Не желая увеличивать число этих судов, мы приняли на борт лоцмана и под его руководством стали на рейде в нескольких сотнях метров от берега.
Рабаул
Шлюпки подходили к берегу. Держа наготове ружья, матросы зорко всматривались в кустарники… Зловещая тишина, нарушаемая бессмысленным чириканьем птиц… И вдруг, оглашая окрестности воинственными криками, из кустарников, потрясая луками и копьями, выбежали сотни обнаженных туземцев…
Так было несколько веков назад, в те романтические времена, когда чуть ли не каждый корабль, отправлявшийся в южные моря, наталкивался на неизвестную землю.
Даже сердце подпрыгивало в груди от этой воображаемой картины. Хотя, честно говоря, я нисколько не сожалел о том, что вместо зловещих кустарников на берегу находился благоустроенный причал, равно как и о том, что первый же встречный папуас не насадил меня на копье. Но впечатление он производил изрядное: голый по пояс, босой, толстый и очень важный, он шествовал нам навстречу с портфелем в руке. Видимо, должностное лицо не из последних. По каким-то неуловимым признакам мы решили, что он все-таки не губернатор, и не вручили ему наши верительные грамоты.

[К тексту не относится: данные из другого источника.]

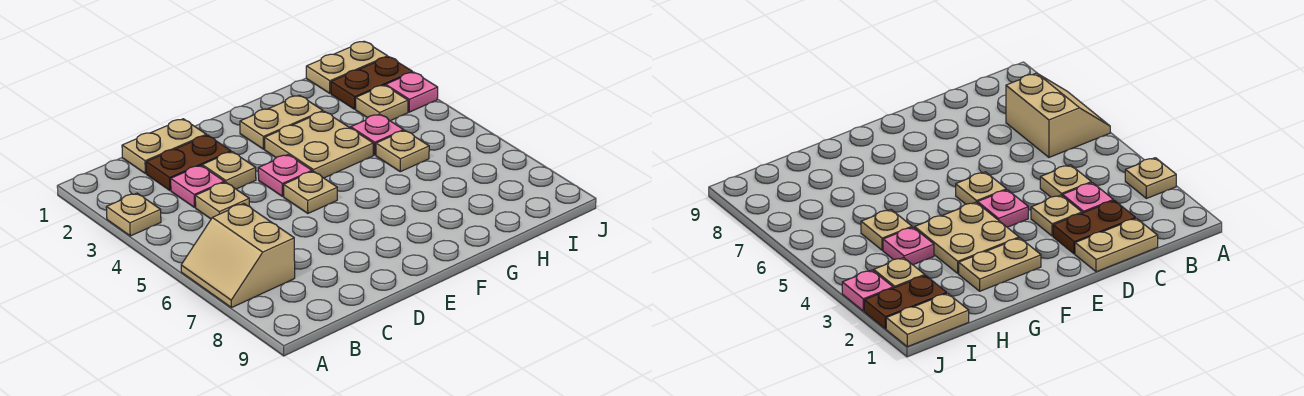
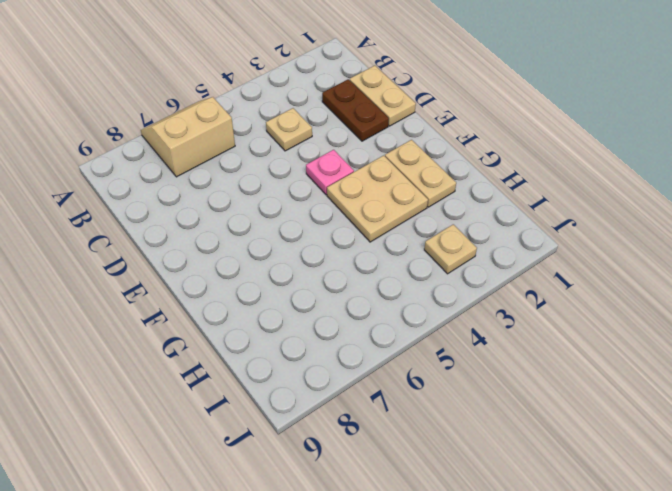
none -> tan plate A3 level 1
none -> pink plate C3 level 1
none -> tan plate D3 level 1

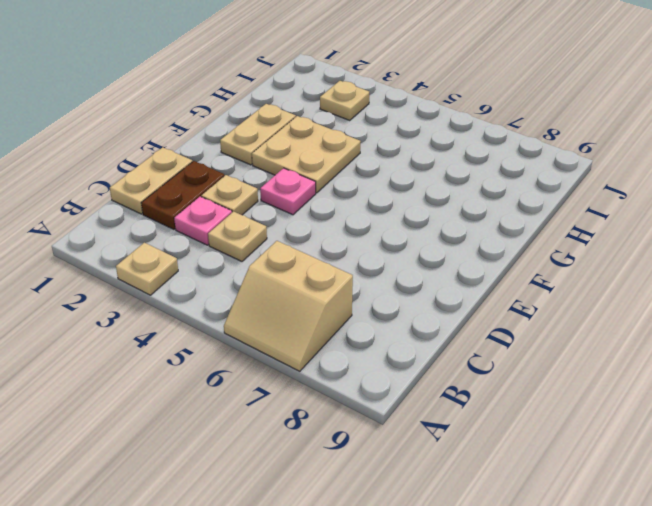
none -> tan plate E5 level 1
none -> pink plate H4 level 1
none -> tan plate H5 level 1

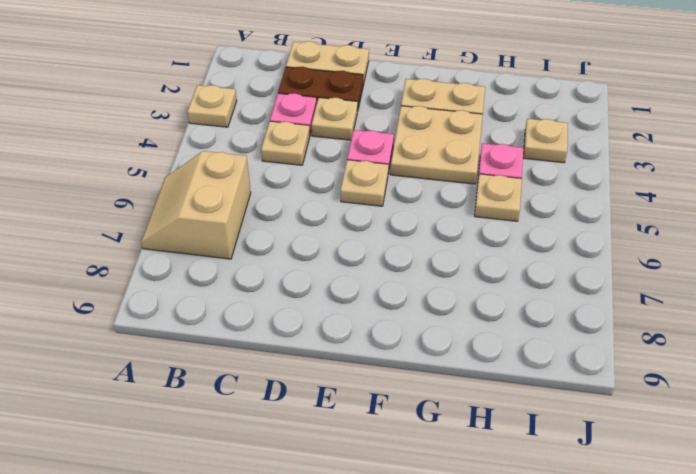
none -> tan plate I1:J1 level 1
none -> brown plate I2:J2 level 1
none -> pink plate J3 level 1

Тут же под навесом шла торговля. Десятка два папуасов сидели на подстилках, рекламируя свой товар. У меня остановилось дыхание: продавались воистину бесценные вещи! Такие я видел только в музеях и на фотографиях в книгах известных путешественников: ритуальные маски, статуэтки, вырезанные из красного дерева акулы и птицы… Я осторожно оглянулся, ожидая, что сейчас начнется свалка и эти сокровища придется добывать в острой конкурентной борьбе, но с удивлением обнаружил, что мои спутники равнодушно проходят мимо.
— Олег Ананьевич, Юрий Прокопьевич… — тихо позвал я и молча указал на лежащие у наших ног сокровища.
— Но ведь здесь нет ни одной раковины, — удивился Олег Ананьевич.
— А маски, статуэтки, акулы…
— Еще сто раз увидите. Пошли на рынок.
На всякий случай я купил за доллар одну уникальную маску (примерно II–III век нашей эры — в таких вещах я никогда не ошибаюсь), и мы отправились на рынок.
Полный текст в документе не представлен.